Selected passage Start Marker

The file items.tsv located in the store folder complements and overwrites the information available in /items.tsv :

if a header Foo is found in /store-123/items.tsv which does not exist in /items.tsv, then the local Foo information is added to items for the store 123 as an extra field. The matching is operated based on the ItemId identifier.
if a header Bar is found in /store-123/items.tsv, and the same header already exists in /items.tsv, then the local Bar information overwrites the global Bar information. The matching is operated based on the ItemId identifier.

The GTINs list represents all the barcodes that, in the end, should be merged as a single item. There are multiple reasons to operate such a merge, such as grouping items sold by the unit or in packs, group promoted and non-promoted items, establishing a link between the old and the new item when the supplier is only operating a minor packaging evolution.

Format of receipts-yyyy-MM-dd.tsv

The receipts represent the most heavyweight information to be processed by Shelfcheck. Hence, the intermediate format enforces a daily partitioning of the data files. This structure is particularly convenient to enable the quick delivery of small incremental data files (i.e. no need to resend the whole sales history on a daily basis).

The suffix of the file indicates the date for all the receipts listed within the file. Except for the initial receipt file, the dates listed within the file must strictly match the day as indicated by the suffix.

Caution: the suffix does not represent the date when the data file is pushed. The suffix matches the date of its file content.

`receipts-yyyy-MM-dd.tsv`
`ReceiptId`	string	Identifies all the lines that are part of the same market basket (i.e. same receipt). This field can be omitted.
`DateTime`	datetime	Required. Identifies the purchase date associated to the article. This value is typically produced by the barcode scanner itself when items are processed at the checkout. Within each file, lines should be sorted by this column from oldest to newest.
`GTIN`	string	Required. Typically read by the barcode scanner.
`Quantity`	float	Required. As the name suggest, the quantity of items being purchased. Note that Shelfcheck does not require to pre-aggregate lines within a single receipt base on the `ItemId`.
`UnitPrice`	float	The price per item of the goods being acquired. Dollar cents or Euro cents (or any equivalent fractional currency value) should be represented with a fractional number as well. Fractional numbers are supported, by convention, we suggest not expressing prices in cents here.
`Discount`	float	An optional discount (expressed in currency unit) that might have been offered to the client. The price that the client is paying is the end must match the equation: `Total = Quantity x UnitPrice - Discount`. The `Discount` value is optional. If the field is present but the value is left blank, then it counts as zero.
`IsPromoted`	bool	A optional Boolean field indicating whether the purchased item was promoted at the time of the purchase. When present, its value should be `true` or `false`. When omitted, it's `false` by default.

Selected passage End Marker

**What you need to do:**
1: In the Shelfcheck file format text, write out the part between "if a header Bar" and "minor packaging evolution.", inclusive, and substitute "column" for "header".
2: Carry on the Shelfcheck file format text from the point where it stops.
The lines that follow come from a separate source.

Source information Start Marker

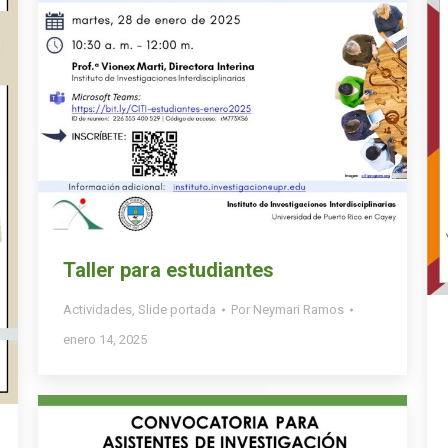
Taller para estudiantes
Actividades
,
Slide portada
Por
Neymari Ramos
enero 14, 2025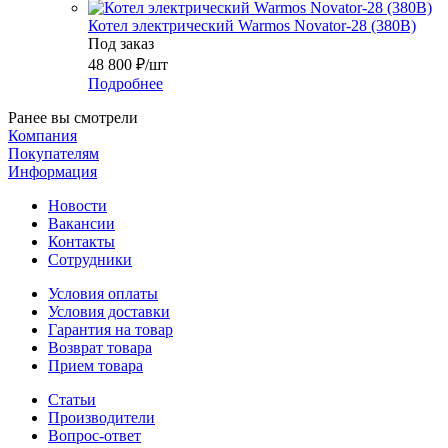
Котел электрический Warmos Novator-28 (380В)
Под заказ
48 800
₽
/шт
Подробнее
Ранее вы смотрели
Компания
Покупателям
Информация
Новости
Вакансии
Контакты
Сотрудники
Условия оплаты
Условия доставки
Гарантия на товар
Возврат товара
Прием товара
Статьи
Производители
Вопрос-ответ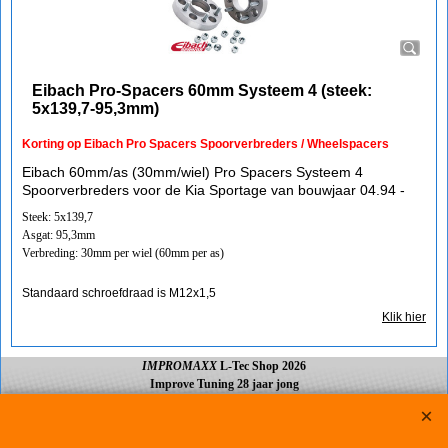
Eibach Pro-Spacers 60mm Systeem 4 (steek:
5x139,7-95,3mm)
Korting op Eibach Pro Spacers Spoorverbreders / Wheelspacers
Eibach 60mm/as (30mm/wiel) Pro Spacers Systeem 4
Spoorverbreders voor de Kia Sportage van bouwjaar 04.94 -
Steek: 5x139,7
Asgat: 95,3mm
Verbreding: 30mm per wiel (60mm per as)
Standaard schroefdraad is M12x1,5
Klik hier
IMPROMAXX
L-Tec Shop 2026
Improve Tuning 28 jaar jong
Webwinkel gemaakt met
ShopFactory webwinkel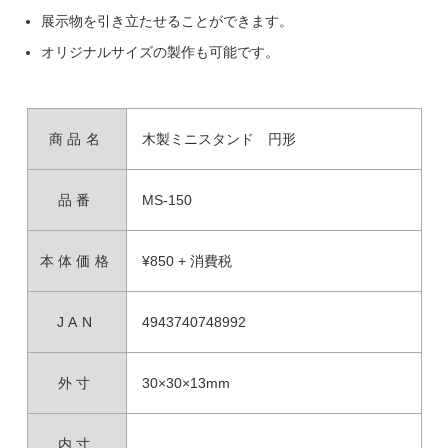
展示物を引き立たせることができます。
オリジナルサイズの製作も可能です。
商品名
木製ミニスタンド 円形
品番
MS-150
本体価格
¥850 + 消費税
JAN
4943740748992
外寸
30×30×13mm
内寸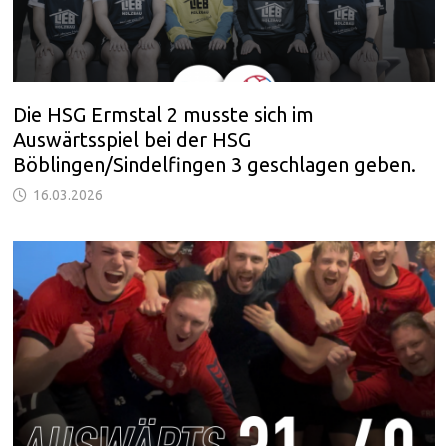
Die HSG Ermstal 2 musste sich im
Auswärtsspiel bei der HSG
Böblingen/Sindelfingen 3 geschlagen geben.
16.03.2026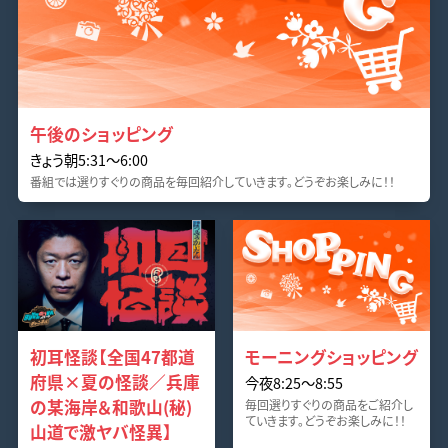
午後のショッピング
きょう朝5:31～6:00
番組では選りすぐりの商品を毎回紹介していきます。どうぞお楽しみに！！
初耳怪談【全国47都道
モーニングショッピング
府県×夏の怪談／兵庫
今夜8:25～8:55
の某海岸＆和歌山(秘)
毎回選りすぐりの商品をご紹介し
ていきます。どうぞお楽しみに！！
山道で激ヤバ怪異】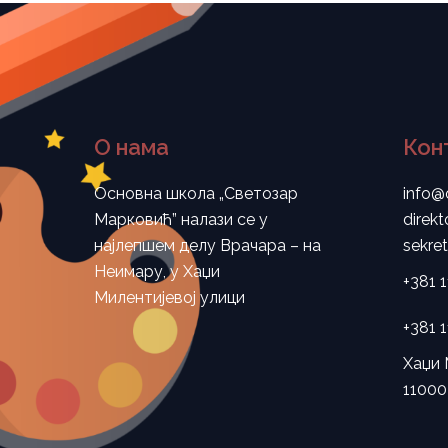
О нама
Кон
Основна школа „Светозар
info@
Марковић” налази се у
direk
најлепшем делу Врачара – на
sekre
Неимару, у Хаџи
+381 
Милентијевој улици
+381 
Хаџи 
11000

Source information End Marker

**Set of answers:**
1:
if a column Bar is found in /store-123/items.tsv, and the same column already exists in /items.tsv, then the local Bar information overwrites the global Bar information. The matching is operated based on the ItemId identifier.

The GTINs list represents all the barcodes that, in the end, should be merged as a single item. There are multiple reasons to operate such a merge, such as grouping items sold by the unit or in packs, group promoted and non-promoted items, establishing a link between the old and the new item when the supplier is only operating a minor packaging evolution.

2:
`LoyaltyId`	string	Represents the client identifier when a loyalty card is used. When the `ReceiptId` is present, all the lines associated to a particular `ReceiptId` identifier are expected to be associated with the same `LoyaltyId` (if this field is present).

Within the file, lines must be ordered against DateTime, starting from the early history and moving toward the recent one.

If the store is closed, then you should include an empty file (properly named). A missing data file for a particular date is interpreted as, well, missing sales data, which is not equivalent to zero sales data. Since this aspect does impact the analytics performed by Shelfcheck, we suggest being careful about this aspect.

The first file (earliest date) may contain the entire sales history observed so far. This feature is supported in order to facilitate the initialization of the Shelfcheck data repository. Indeed, the first data transfer is likely to include as much as 1000x more data (i.e. 3 years) than the routine daily updates that happen afterward.

For a given store, all receipt files must contain the exact same fields (headers). If you need to change the columns of those files, then you need to revise all the files. Yet, you do not need to revise all stores at once, you can iterate from one store to the next. The receipt format is not required to be the same across the entire network.

The data format of the receipt file is not normalized in the relational sense. Indeed, the association between ReceiptId and LoyaltyId is repeated across each line of the receipt. However, our experience indicates that it's easier to tolerate a bit of redundancy rather than to deal with a greater number of files.

Format of backorders-yyyy-MM-dd.tsv

Backorders represent the replenishment orders passed from the store to the suppliers. Like it is done for receipts, the intermediate format also enforces a daily partitioning of the data files. Providing the backorders to Shelfcheck is optional.

The suffix of the file indicates the date for all the backorders listed within the file. Except for the initial backorder file, the dates listed within the file must strictly match the day as indicated by the suffix.

Caution: the suffix does not represent the date when the data file is pushed. The suffix matches the date of its file content.

`backorders-yyyy-MM-dd.tsv`
`BackorderId`	string	An optional field to specify a unique identifier of the backorder. This field can be leveraged to match backorders with deliveries made to the store later on.
`DateTime`	datetime	Required. Identifies the date when this line occured. Within each file, lines should be sorted by this column from oldest to newest.
`ReorderCode`	string	An operating code typically used by store employees to replenish the item.
`GTIN`	string	Required, unless a `BackorderId` was specified on the same line.
`Quantity`	float	Required. The quantity to be backordered.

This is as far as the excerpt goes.